In [1]:
import sys

In [2]:
# load local modules
script_abs_path = '/home/sasatake/repos/python/transformer/script'
sys.path.append(script_abs_path)

from load_dataset import Multi30k
from tokenizer import Tokenizer

# load dataset

In [3]:
# load dataset
multi30 = Multi30k()

# tokenize and add index

In [4]:
# make vocab
tokenizer = Tokenizer()
# 参照元にはデータセットの結合は行われていないが，Eisfischerhütteという単語がvalidの方にしか入っていないため，トーカナイズが失敗する．
all_texts_de = multi30.datasets['texts_src_de_train'] + multi30.datasets['texts_src_de_valid']
all_texts_en = multi30.datasets['texts_tgt_en_train'] + multi30.datasets['texts_tgt_en_valid']
token2idx_de, idx2token_de, counter_de = tokenizer.build_vocab(lang='de', texts=all_texts_de)
token2idx_en, idx2token_en, counter_en = tokenizer.build_vocab(lang='en', texts=all_texts_en)

In [5]:
print(f'german vocab size : {len(idx2token_de)}')
print(f'english vocab size : {len(idx2token_en)}')

german vocab size : 19620
english vocab size : 11010


# result : german

In [6]:
# token to index
idx_limit = 10
for idx, (k, v) in enumerate(token2idx_de.items()):
    print(f'index = {k}\t\ttoken = {v}')
    if idx == idx_limit:
        break

index = <unk>		token = 0
index = <pad>		token = 1
index = <start>		token = 2
index = <end>		token = 3
index = .		token = 4
index = Ein		token = 5
index = einem		token = 6
index = in		token = 7
index = und		token = 8
index = ,		token = 9
index = mit		token = 10


In [7]:
# index to token
idx_limit = 10
for idx, (k, v) in enumerate(idx2token_de.items()):
    print(f'index = {idx}\t\ttoken = {v}')
    if idx == idx_limit:
        break

index = 0		token = <unk>
index = 1		token = <pad>
index = 2		token = <start>
index = 3		token = <end>
index = 4		token = .
index = 5		token = Ein
index = 6		token = einem
index = 7		token = in
index = 8		token = und
index = 9		token = ,
index = 10		token = mit


# result : english

In [8]:
# token to index
idx_limit = 10
for idx, (k, v) in enumerate(token2idx_en.items()):
    print(f'index = {k}\t\ttoken = {v}')
    if idx == idx_limit:
        break

index = <unk>		token = 0
index = <pad>		token = 1
index = <start>		token = 2
index = <end>		token = 3
index = a		token = 4
index = .		token = 5
index = A		token = 6
index = in		token = 7
index = the		token = 8
index = on		token = 9
index = is		token = 10


In [9]:
# index to token
idx_limit = 10
for idx, (k, v) in enumerate(idx2token_en.items()):
    print(f'index = {idx}\t\ttoken = {v}')
    if idx == idx_limit:
        break

index = 0		token = <unk>
index = 1		token = <pad>
index = 2		token = <start>
index = 3		token = <end>
index = 4		token = a
index = 5		token = .

## データセットの項目
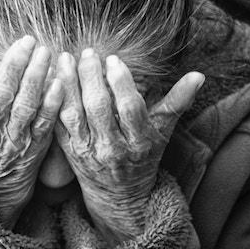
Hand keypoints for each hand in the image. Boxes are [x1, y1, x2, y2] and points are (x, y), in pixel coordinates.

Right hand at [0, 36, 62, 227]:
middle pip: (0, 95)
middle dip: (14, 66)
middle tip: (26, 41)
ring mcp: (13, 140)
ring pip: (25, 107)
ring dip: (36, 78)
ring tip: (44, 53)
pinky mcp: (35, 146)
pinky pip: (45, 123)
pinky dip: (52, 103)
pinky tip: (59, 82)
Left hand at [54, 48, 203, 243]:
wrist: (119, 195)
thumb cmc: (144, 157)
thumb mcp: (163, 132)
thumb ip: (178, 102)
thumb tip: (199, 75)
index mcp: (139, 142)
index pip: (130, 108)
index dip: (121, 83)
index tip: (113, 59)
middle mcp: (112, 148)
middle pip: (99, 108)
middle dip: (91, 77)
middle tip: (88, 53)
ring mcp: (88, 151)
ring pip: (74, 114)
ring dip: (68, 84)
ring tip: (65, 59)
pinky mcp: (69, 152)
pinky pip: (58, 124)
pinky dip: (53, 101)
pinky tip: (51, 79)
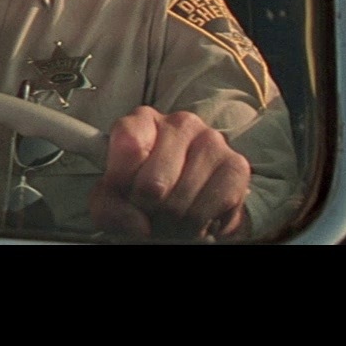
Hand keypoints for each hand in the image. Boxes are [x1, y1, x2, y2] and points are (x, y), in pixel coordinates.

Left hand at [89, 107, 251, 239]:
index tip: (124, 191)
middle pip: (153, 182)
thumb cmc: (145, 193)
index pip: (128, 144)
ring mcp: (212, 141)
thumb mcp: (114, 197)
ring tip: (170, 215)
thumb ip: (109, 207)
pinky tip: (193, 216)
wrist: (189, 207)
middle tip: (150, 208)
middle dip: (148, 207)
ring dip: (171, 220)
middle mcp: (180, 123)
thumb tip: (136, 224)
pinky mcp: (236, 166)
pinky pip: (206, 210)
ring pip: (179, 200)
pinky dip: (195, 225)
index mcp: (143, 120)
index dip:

## 課題の指示
[1] 語彙作成のノートブックから、「from load_dataset import」で始まり「tokenizer = Tokenizer()」で終わる箇所を一字一句変えずに抜き出しなさい。
[2] 語彙作成のノートブックを、最後に示された行の次から書き継ぎなさい。

## 課題の解答
[1]
from load_dataset import Multi30k
from tokenizer import Tokenizer

# load dataset

In [3]:
# load dataset
multi30 = Multi30k()

# tokenize and add index

In [4]:
# make vocab
tokenizer = Tokenizer()

[2]
index = 6		token = A
index = 7		token = in
index = 8		token = the
index = 9		token = on
index = 10		token = is


# text indexing

In [10]:
import torch

In [11]:
def convert_text_to_indices(text, vocab, tokenizer, lang):
    return [vocab['<start>']] + [vocab[token] for token in tokenizer.tokenize(lang, text.strip('\n'))] + [vocab['<end>']]

In [12]:
def dataset_to_indices(texts_src, texts_tgt, vocab_src, vocab_tgt, tokenizer_src, tokenizer_tgt):
    data = []
    for (src, tgt) in zip(texts_src, texts_tgt):
        src_tensor = torch.tensor(convert_text_to_indices(lang='de', text=src, vocab=vocab_src, tokenizer=tokenizer_src), dtype=torch.long)
        tgt_tensor = torch.tensor(convert_text_to_indices(lang='en', text=tgt, vocab=vocab_tgt, tokenizer=tokenizer_tgt), dtype=torch.long)
        data.append((src_tensor, tgt_tensor))

    return data

In [13]:
# train dataset
train_data = dataset_to_indices(texts_src=multi30.datasets['texts_src_de_train'],
                                texts_tgt=multi30.datasets['texts_tgt_en_train'],
                                vocab_src=token2idx_de,
                                vocab_tgt=token2idx_en,
                                tokenizer_src=tokenizer,
                                tokenizer_tgt=tokenizer)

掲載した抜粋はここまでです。